Pouvoir consulter son dossier médical en ligne, comme on le fait avec son compte bancaire ? En Ontario, on s'étonne que ce ne soit pas encore la norme, et on s'engage à l'offrir bientôt. Au Québec ? On est encore loin du compte.

« Parce que j'ai vécu dans un monde entièrement numérisé visant à permettre aux consommateurs d'obtenir ce qu'ils veulent au moment où ils le veulent [...], il semble étrange que notre secteur probablement le plus important, notre système de santé, soit en retard », souligne l'ancien patron de la Banque TD, Ed Clark, dans son rapport publié la semaine dernière.

M. Clark avait le mandat d'évaluer la numérisation du système de santé ontarien et ses possibilités - bref, de jeter un oeil neuf sur ce chantier plutôt réputé pour ses délais et ses dépassements de coûts. On connaît les dérapages du Dossier Santé Québec (DSQ).

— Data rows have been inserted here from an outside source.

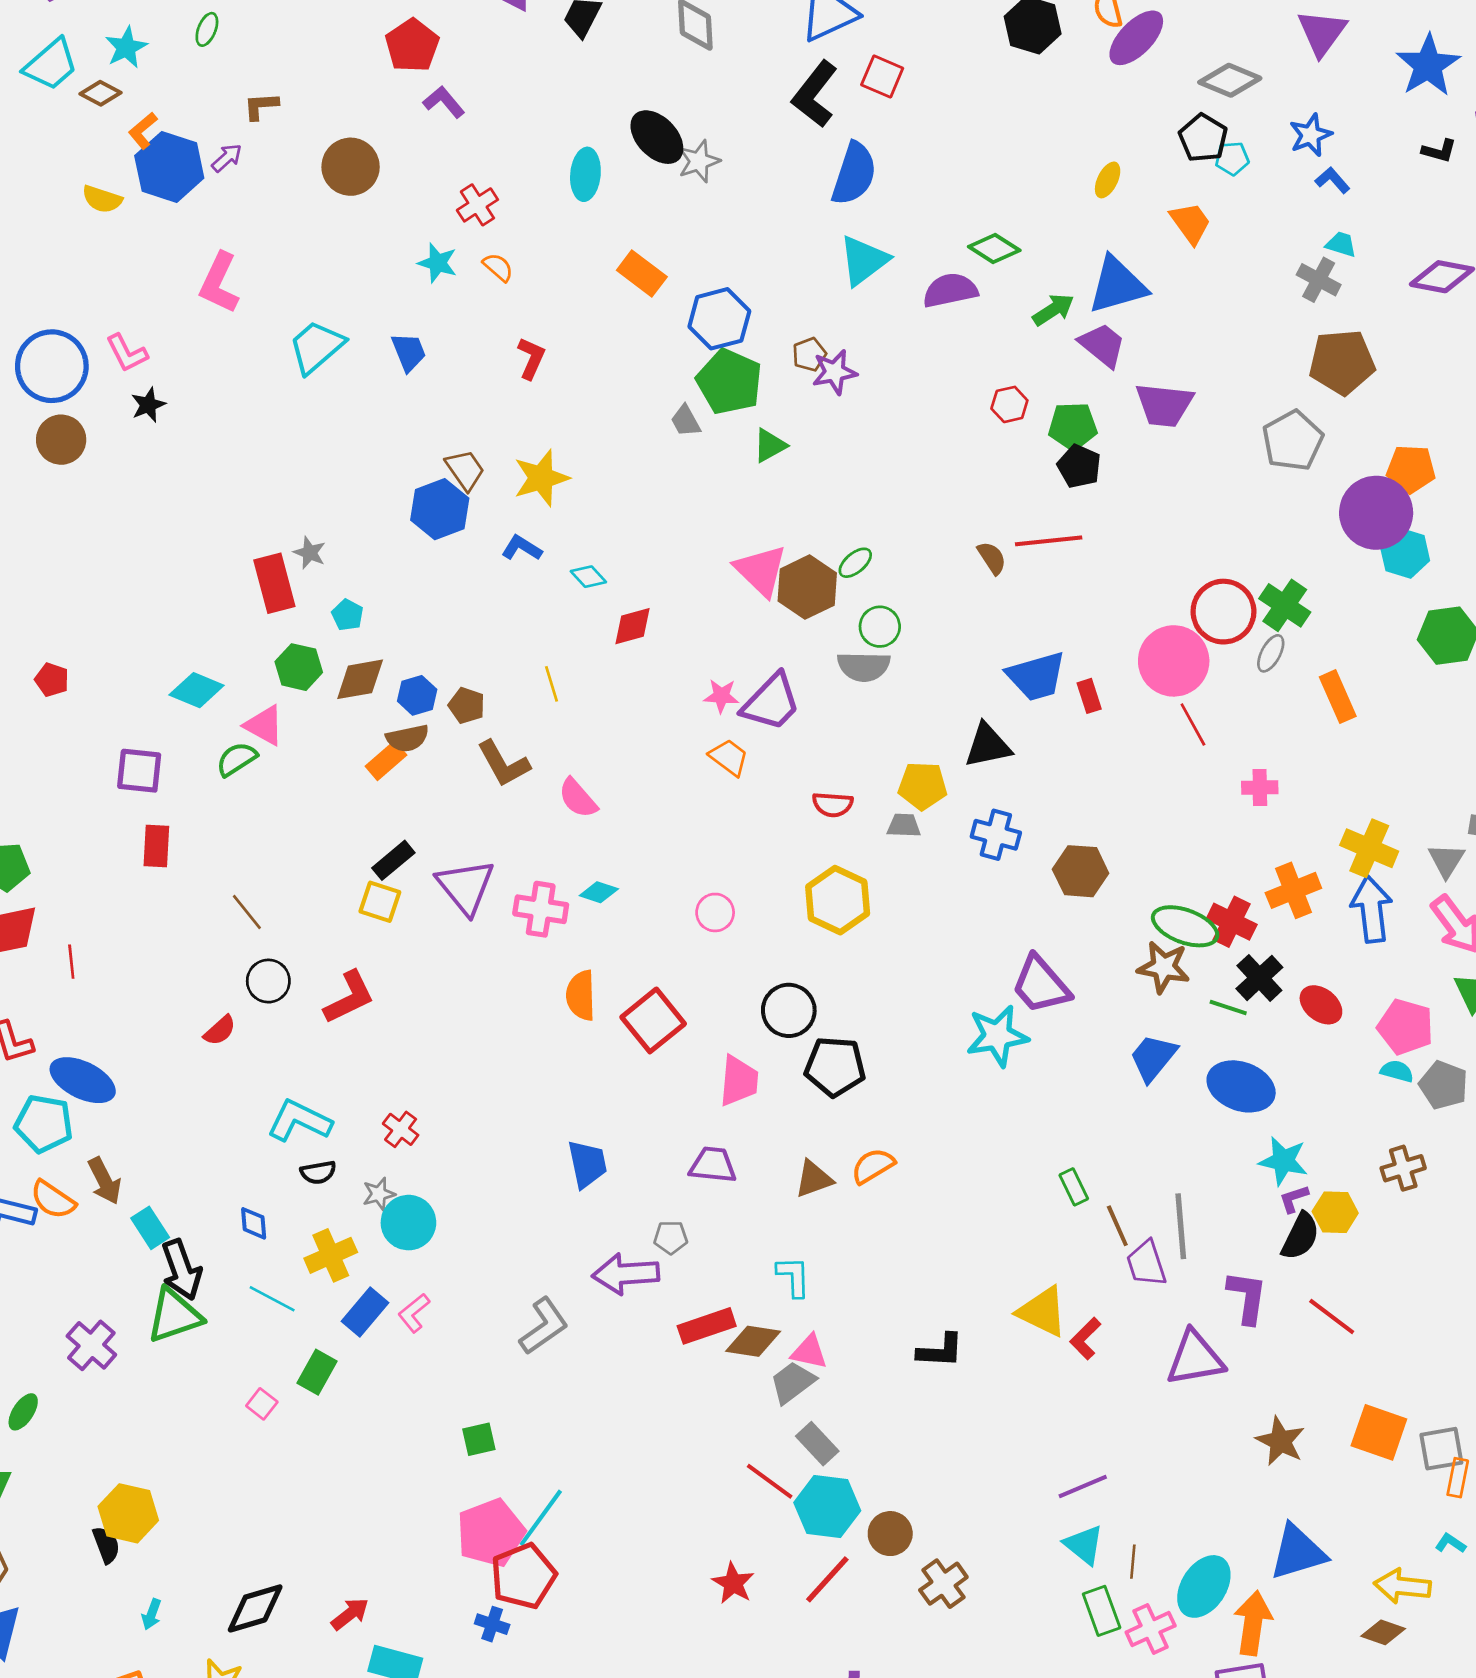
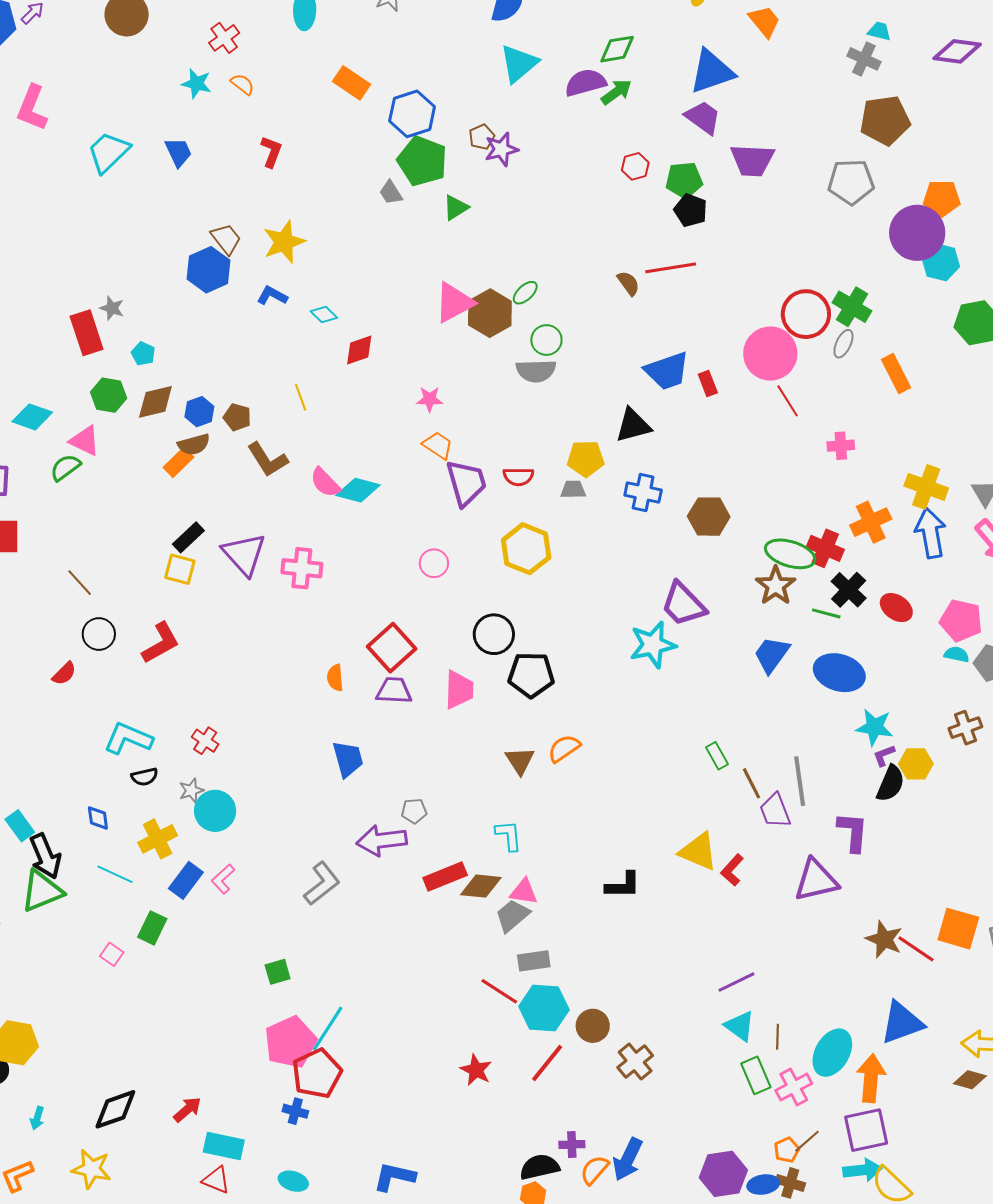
green diamond: (994, 249) -> (617, 49), turned -39
green arrow: (1053, 310) -> (616, 92), moved
gray pentagon: (1293, 441) -> (851, 182), turned 30
pink triangle: (761, 570) -> (454, 303), turned 51
purple trapezoid: (771, 702) -> (466, 483), moved, turned -57
cyan diamond: (599, 892) -> (358, 490), moved, size x1.5
brown star: (1164, 967) -> (776, 586), turned 30
orange semicircle: (581, 995) -> (335, 678), moved, size x0.7
purple trapezoid: (713, 1165) -> (394, 691), moved
brown triangle: (814, 1179) -> (520, 761), turned -40
red line: (1332, 1317) -> (916, 949), moved
gray rectangle: (817, 1444) -> (534, 961), turned -52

L'Ontario a vécu pire encore, au point qu'un ministre de la Santé a dû démissionner en 2009.

Des investissements de grande valeur ont cependant été réalisés, et il est urgent de les compléter pour en tirer le plein potentiel, a fait valoir Ed Clark, en demandant que tous les Ontariens aient un accès en ligne pour voir leurs résultats et d'autres renseignements de santé, faire renouveler leurs ordonnances et prendre rendez-vous. Message reçu. Le ministre de la Santé, Eric Hoskins, a accepté toutes les recommandations, en soulignant l'importance « d'une stratégie qui place les patients au premier plan ».

Il faut dire que l'Ontario a une longueur d'avance. Près de 80 % des médecins de famille y utilisent des dossiers médicaux électroniques. C'est plus que la moyenne canadienne (73 %) et pas mal mieux que le Québec (60 %). Seuls le Nouveau-Brunswick et Terre-Neuve arrivent après nous (40 % et 36 % respectivement).

L'Ontario a aussi pu mesurer les avantages de l'ouverture. L'hôpital Sunnybrook a commencé à rendre des éléments du dossier clinique informatisé disponibles il y a déjà 10 ans. Une foule d'informations (résultats de tests, notes cliniques, listes de médicaments et d'allergies) et d'outils (prise de rendez-vous, questionnaires, procédures) sont aujourd'hui offerts en ligne. Autant de moyens d'améliorer la compréhension des patients et leur adhésion aux soins.

Si on compare les soins de santé à d'autres domaines comme le commerce de détail, les finances ou même l'éducation, un tel accès relève de l'évidence. Vu du Québec, malheureusement, ça ressemble à de la science-fiction.

Hormis quelques projets pilotes, les patients ne peuvent pas consulter leurs dossiers électroniques en ligne. Et pour voir les renseignements accessibles par le fameux DSQ (médicaments, imagerie médicale, résultats de laboratoire), il faut envoyer un formulaire par la poste ou par télécopieur...

Or, si seulement 20 % des Canadiens peuvent consulter leur dossier médical en ligne, presque tous les autres (69 %) voudraient pouvoir le faire, montre un sondage réalisé pour Inforoute Santé du Canada au printemps dernier. « C'est une chose à laquelle le ministre est favorable et à laquelle on travaille actuellement », nous dit-on au bureau de Gaétan Barrette.

C'est à souhaiter.

Le plus choquant dans la numérisation de notre système de santé, ce n'est pas tant son retard, qui est en train d'être rattrapé, que sa conception. Exclure le patient est une idée complètement dépassée, héritée d'une époque où celui-ci était considéré comme un cas, et non un participant actif aux soins. Il est temps d'arriver au XXIe siècle.